Script.clc

Cluster Launch Control (CLC) instructions for dynamic work scheduling on Blackwell GPUs.

CLC enables a running kernel to cancel clusters that have not yet started, effectively implementing dynamic grid scheduling and work-stealing patterns. A scheduler CTA can request cancellation of a pending cluster, and if successful, take over that cluster’s work.

The workflow is:

  1. try_cancel() — asynchronously request cancellation. An opaque 16-byte response is written to shared memory, tracked by an mbarrier.

  2. mbarrier.wait() — wait for the response to arrive.

  3. query_response() — decode the response to check if cancellation succeeded and retrieve the canceled cluster’s CTA coordinates.
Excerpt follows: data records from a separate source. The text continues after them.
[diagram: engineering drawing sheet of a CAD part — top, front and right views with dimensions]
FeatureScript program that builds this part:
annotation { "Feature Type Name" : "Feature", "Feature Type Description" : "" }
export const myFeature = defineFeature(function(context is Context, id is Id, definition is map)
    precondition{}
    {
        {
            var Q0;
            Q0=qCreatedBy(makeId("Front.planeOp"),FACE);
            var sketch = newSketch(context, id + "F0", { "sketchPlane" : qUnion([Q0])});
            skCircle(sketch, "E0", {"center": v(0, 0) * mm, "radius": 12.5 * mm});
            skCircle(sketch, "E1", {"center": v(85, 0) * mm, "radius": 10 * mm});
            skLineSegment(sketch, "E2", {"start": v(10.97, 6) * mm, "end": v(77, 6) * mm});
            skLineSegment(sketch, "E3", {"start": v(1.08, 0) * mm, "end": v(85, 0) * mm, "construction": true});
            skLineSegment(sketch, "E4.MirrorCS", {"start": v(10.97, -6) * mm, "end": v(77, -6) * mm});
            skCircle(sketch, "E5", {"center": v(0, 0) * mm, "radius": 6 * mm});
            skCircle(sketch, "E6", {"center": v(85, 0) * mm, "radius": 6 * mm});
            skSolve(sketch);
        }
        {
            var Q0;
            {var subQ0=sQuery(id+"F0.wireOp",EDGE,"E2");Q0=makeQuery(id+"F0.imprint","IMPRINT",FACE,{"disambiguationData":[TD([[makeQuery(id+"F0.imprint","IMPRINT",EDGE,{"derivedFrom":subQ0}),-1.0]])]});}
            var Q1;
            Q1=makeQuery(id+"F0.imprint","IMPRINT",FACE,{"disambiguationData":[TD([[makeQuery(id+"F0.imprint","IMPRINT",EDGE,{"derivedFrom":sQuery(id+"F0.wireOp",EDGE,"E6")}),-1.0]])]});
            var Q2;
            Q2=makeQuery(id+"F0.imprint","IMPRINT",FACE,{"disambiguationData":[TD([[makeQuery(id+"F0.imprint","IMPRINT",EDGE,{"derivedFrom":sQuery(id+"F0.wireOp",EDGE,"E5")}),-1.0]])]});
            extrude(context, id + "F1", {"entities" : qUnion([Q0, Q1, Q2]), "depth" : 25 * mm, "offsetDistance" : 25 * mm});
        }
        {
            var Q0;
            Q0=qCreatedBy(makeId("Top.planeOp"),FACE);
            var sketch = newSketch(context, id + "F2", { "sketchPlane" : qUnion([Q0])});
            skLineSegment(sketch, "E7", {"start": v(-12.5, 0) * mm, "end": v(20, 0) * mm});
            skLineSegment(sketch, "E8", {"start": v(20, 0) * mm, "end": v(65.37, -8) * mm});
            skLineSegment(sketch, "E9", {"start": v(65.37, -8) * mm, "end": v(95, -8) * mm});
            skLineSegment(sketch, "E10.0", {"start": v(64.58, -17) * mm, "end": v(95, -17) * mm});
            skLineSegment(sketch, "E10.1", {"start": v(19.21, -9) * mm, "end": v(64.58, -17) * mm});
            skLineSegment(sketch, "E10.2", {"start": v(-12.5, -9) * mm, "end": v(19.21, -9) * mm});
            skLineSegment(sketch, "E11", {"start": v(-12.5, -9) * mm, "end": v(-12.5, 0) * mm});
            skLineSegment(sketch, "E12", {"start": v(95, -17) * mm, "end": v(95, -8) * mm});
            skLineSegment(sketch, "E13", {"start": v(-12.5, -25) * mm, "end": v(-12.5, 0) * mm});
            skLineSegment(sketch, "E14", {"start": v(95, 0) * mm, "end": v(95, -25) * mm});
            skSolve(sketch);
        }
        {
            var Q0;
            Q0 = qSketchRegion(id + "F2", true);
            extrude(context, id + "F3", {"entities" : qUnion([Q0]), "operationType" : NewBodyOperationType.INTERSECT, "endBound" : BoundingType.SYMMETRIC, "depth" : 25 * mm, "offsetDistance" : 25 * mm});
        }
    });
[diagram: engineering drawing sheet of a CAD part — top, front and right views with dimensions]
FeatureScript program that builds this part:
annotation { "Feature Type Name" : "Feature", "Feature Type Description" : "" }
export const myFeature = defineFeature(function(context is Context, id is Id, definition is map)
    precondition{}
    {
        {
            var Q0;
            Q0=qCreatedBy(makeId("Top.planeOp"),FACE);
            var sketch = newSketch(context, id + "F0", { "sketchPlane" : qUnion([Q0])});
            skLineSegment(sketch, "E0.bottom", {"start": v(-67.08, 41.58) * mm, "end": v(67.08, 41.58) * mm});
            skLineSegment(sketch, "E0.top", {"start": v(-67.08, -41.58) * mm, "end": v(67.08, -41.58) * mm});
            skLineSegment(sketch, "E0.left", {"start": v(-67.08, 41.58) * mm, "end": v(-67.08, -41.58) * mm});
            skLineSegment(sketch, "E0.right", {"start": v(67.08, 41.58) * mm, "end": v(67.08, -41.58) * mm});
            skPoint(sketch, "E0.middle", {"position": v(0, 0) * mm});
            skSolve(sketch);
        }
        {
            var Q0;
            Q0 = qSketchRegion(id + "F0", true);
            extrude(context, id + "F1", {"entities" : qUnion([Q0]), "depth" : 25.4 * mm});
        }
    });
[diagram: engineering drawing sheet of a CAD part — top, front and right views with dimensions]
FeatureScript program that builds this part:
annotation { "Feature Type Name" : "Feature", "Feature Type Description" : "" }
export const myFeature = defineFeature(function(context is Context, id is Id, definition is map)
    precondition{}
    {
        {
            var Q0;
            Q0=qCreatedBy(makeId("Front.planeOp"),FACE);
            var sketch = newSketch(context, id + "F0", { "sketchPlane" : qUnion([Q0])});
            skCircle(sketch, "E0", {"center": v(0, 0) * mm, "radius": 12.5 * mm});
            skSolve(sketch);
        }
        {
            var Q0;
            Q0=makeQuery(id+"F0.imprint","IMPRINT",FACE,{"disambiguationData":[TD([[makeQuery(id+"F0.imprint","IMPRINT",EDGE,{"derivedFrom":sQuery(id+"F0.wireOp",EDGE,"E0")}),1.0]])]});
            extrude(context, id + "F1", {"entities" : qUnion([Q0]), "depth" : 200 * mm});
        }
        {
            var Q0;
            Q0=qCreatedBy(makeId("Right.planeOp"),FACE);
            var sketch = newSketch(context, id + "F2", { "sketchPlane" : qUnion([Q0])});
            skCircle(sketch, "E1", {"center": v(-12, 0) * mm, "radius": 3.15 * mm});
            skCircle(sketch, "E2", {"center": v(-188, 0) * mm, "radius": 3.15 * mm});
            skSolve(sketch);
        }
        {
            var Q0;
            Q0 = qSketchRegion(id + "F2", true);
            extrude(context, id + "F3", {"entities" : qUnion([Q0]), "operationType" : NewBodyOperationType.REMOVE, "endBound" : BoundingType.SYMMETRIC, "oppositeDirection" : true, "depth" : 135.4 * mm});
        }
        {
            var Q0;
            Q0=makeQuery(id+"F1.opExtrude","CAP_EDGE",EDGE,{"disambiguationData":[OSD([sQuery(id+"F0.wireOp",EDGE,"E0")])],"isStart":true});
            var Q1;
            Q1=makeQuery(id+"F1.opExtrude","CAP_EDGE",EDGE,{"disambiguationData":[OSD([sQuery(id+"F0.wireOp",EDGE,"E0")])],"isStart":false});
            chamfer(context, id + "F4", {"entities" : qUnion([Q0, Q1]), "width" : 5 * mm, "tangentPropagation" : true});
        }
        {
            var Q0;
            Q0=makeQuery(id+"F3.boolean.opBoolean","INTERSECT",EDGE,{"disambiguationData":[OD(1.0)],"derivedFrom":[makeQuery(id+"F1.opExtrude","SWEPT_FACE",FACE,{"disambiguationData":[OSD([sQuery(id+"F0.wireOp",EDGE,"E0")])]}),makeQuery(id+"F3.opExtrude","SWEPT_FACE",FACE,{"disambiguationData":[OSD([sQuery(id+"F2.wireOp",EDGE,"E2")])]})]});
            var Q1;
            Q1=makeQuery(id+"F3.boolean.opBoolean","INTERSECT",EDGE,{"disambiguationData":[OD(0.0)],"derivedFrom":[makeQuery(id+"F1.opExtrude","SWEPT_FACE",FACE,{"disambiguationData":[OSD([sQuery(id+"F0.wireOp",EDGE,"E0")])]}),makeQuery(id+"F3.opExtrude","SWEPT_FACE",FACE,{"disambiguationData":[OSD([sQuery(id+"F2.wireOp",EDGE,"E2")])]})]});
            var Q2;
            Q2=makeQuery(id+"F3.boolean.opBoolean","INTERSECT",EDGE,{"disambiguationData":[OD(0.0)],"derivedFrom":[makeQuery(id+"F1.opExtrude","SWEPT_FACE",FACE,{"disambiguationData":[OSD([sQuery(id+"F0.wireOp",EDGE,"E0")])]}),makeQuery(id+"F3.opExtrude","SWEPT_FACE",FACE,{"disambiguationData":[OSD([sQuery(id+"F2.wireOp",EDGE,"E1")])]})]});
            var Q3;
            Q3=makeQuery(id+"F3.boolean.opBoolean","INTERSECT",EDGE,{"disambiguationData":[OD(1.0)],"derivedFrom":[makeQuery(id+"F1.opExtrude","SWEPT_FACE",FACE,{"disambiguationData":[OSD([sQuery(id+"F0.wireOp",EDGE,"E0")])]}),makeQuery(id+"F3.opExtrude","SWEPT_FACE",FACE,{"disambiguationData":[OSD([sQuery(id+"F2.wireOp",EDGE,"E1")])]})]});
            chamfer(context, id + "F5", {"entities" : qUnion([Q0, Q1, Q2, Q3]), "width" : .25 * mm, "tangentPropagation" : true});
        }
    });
If cancellation succeeds, the scheduler can use the returned CTA ID to compute the work tile that the canceled cluster would have processed, and execute that work itself. If it fails (the cluster already started), the scheduler can retry or proceed with other work.

With multicast=True, the response is broadcast to all CTAs in the requesting cluster, so all CTAs can independently query the result.

Instructions

try_cancel(response, mbarrier, multicast)

Request cancellation of a cluster that has not yet been launched.

query_response(response)

Query the response from a cluster launch control try_cancel operation.